Items listed in a dataset:
========================

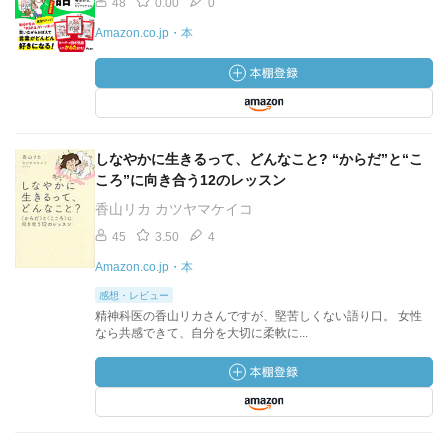
48
0.00
0
Amazon.co.jp・本
しなやかに生きるって、どんなこと? “からだ”と“こ
ころ”に向き合う12のレッスン
香山リカ カツヤマケイコ
45
3.50
4
Amazon.co.jp・本
感想・レビュー
精神科医の香山リカさんですが、堅苦しくない語り口。 女性
なら共感できて、自分を大切に柔軟に...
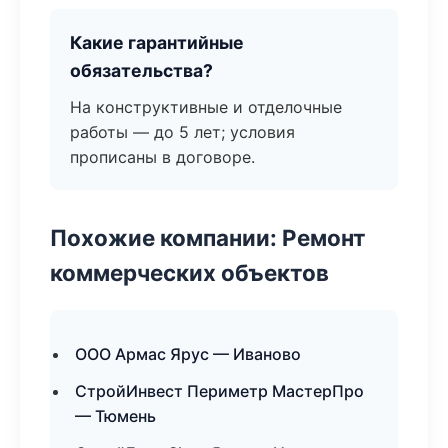
Какие гарантийные
обязательства?
На конструктивные и отделочные
работы — до 5 лет; условия
прописаны в договоре.
Похожие компании: Ремонт
коммерческих объектов
ООО Армас Ярус — Иваново
СтройИнвест Периметр МастерПро
— Тюмень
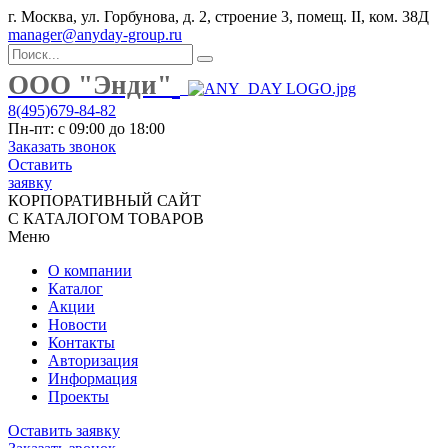
г. Москва, ул. Горбунова, д. 2, строение 3, помещ. II, ком. 38Д
manager@anyday-group.ru
ООО "Энди"
8(495)679-84-82
Пн-пт: с 09:00 до 18:00
Заказать звонок
Оставить
заявку
КОРПОРАТИВНЫЙ САЙТ
С КАТАЛОГОМ ТОВАРОВ
Меню
О компании
Каталог
Акции
Новости
Контакты
Авторизация
Информация
Проекты
Оставить заявку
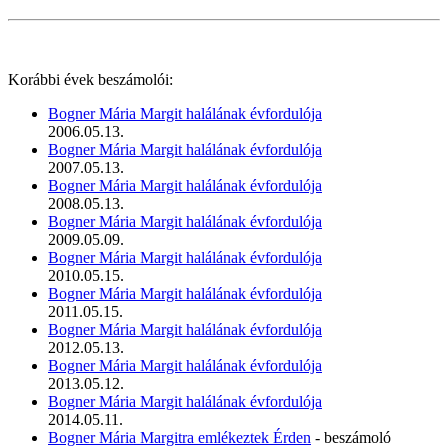
Korábbi évek beszámolói:
Bogner Mária Margit halálának évfordulója
2006.05.13.
Bogner Mária Margit halálának évfordulója
2007.05.13.
Bogner Mária Margit halálának évfordulója
2008.05.13.
Bogner Mária Margit halálának évfordulója
2009.05.09.
Bogner Mária Margit halálának évfordulója
2010.05.15.
Bogner Mária Margit halálának évfordulója
2011.05.15.
Bogner Mária Margit halálának évfordulója
2012.05.13.
Bogner Mária Margit halálának évfordulója
2013.05.12.
Bogner Mária Margit halálának évfordulója
2014.05.11.
Bogner Mária Margitra emlékeztek Érden
- beszámoló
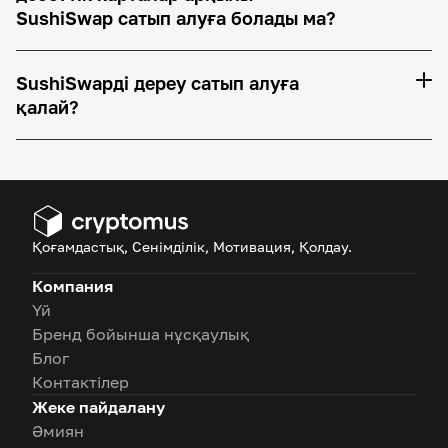
SushiSwap сатып алуға болады ма?
SushiSwapді дереу сатып алуға
қалай?
Қоғамдастық, Сенімділік, Мотивация, Қолдау.
Компания
Үй
Бренд бойынша нұсқаулық
Блог
Контактілер
Жеке пайдалану
Әмиян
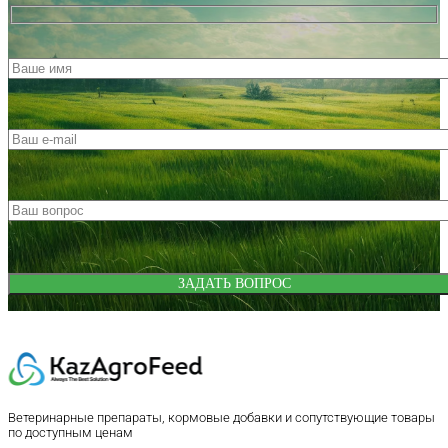
Ветеринарные препараты, кормовые добавки и сопутствующие товары
по доступным ценам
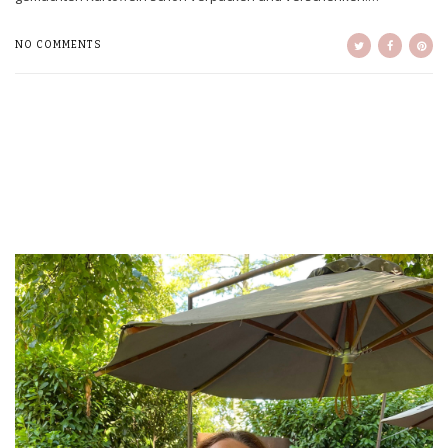
NO COMMENTS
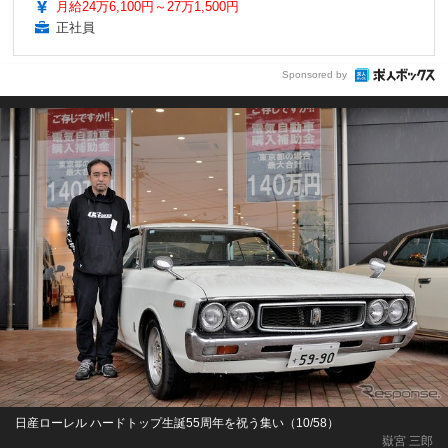
月給24万6,100円～27万1,500円
正社員
Sponsored by
日産ローレル ハードトップ生誕55周年を祝う集い（10/58）
嶽宮 三郎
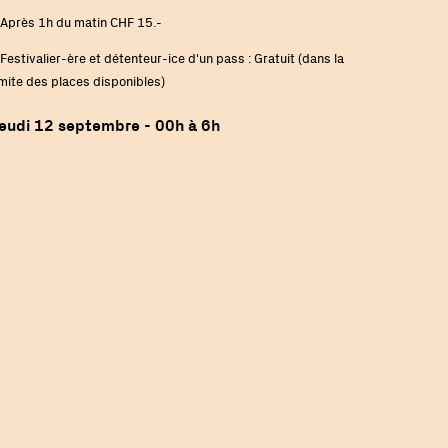
 Après 1h du matin CHF 15.-
 Festivalier-ère et détenteur-ice d'un pass : Gratuit (dans la
imite des places disponibles)
eudi 12 septembre - 00h à 6h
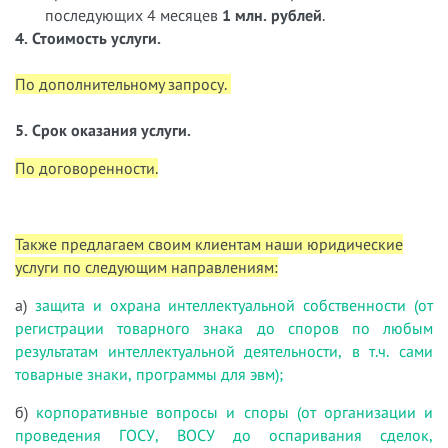
последующих 4 месяцев
1 млн. рублей
.
4. Стоимость услуги.
По дополнительному запросу.
5. Срок оказания услуги.
По договоренности.
Также предлагаем своим клиентам наши юридические
услуги по следующим направлениям:
а)
защита и охрана интеллектуальной собственности (от
регистрации товарного знака до споров по любым
результатам интеллектуальной деятельности, в т.ч. сами
товарные знаки, программы для эвм);
б)
корпоративные вопросы и споры (от организации и
проведения ГОСУ, ВОСУ до оспаривания сделок,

========================

About this task:
Give again exactly the lines from the one holding "SushiSwapді дереу сатып алуға" to the final line of the records, both ends included; any pictures stay out.

Exercise answer:
SushiSwapді дереу сатып алуға
қалай?
Қоғамдастық, Сенімділік, Мотивация, Қолдау.
Компания
Үй
Бренд бойынша нұсқаулық
Блог
Контактілер
Жеке пайдалану
Әмиян
Ветеринарные препараты, кормовые добавки и сопутствующие товары
по доступным ценам
NO COMMENTS
月給24万6,100円～27万1,500円
正社員
Sponsored by
日産ローレル ハードトップ生誕55周年を祝う集い（10/58）
嶽宮 三郎
 Après 1h du matin CHF 15.-
 Festivalier-ère et détenteur-ice d'un pass : Gratuit (dans la
imite des places disponibles)
eudi 12 septembre - 00h à 6h
последующих 4 месяцев
1 млн. рублей
.
4. Стоимость услуги.
По дополнительному запросу.
5. Срок оказания услуги.
По договоренности.
Также предлагаем своим клиентам наши юридические
услуги по следующим направлениям:
а)
защита и охрана интеллектуальной собственности (от
регистрации товарного знака до споров по любым
результатам интеллектуальной деятельности, в т.ч. сами
товарные знаки, программы для эвм);
б)
корпоративные вопросы и споры (от организации и
проведения ГОСУ, ВОСУ до оспаривания сделок,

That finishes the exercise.